So from this year I decided to celebrate my future birthdays, perhaps those I might not have and so I had the baker put this on my cake and had a couple of fantastic birthday parties this year. (Why limit yourself to one?)
So here is to me this year and for many, many, many, many years after.
Early this year I walked into my bedroom showered, tired, and ready for bed. Flipped the light. Baby spider was on my pillow. We both looked at each other for a beat. I charged, it JUMPED behind the bed, and I slept in the other room. I am not an arachnophob. Not really. Unnerved. Unsettled.
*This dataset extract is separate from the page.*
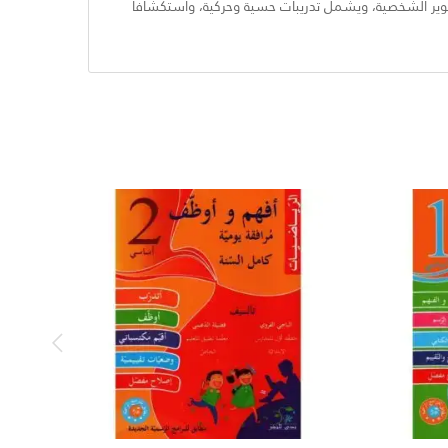
وتطوير الشخصية، ويشمل تدريبات حسية وحركية، واستكشافاً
Proof that they live amongst us both fascinates me and puts me on edge and, yes, terrifies me.
Walking through Dejima’s orchards and gardens in the rain — umbrella in one hand, camera in the other — I dodged a few spiders perched eye level to me (because no one else walking though is 192cm/6’4″ they can spin their webs lower than I’d like) until I walked face first into one.
Instinct and expectations collided — I am a man, I can not scream!
I shuddered deeply from within, shook my head violently from side to side, managed to drop my shoulder bag on the wet ground and land my camera on top. With one self possessed step forward I practically undulated with complete and total revulsion and fear. I don’t know how I didn’t scream or completely freak out in a dance.
I couldn’t bring myself to pat myself down for a spider check so dropped my umbrella over my camera and calmly walked over to a near by gardner and told what happened. I asked if he wouldn’t mind checking if I missed any “web” on my person.
I was spider free.
I am in awe of what social expectations and a ridged idea of how one thinks they should behave can, thankfully, reign in even the primeval emotions hidden deep, deep within. Remember that the next time you get pissed at someone. 😉
And ladies and gentlemen, that is how I’ve come to post this set of pics from Nagasaki.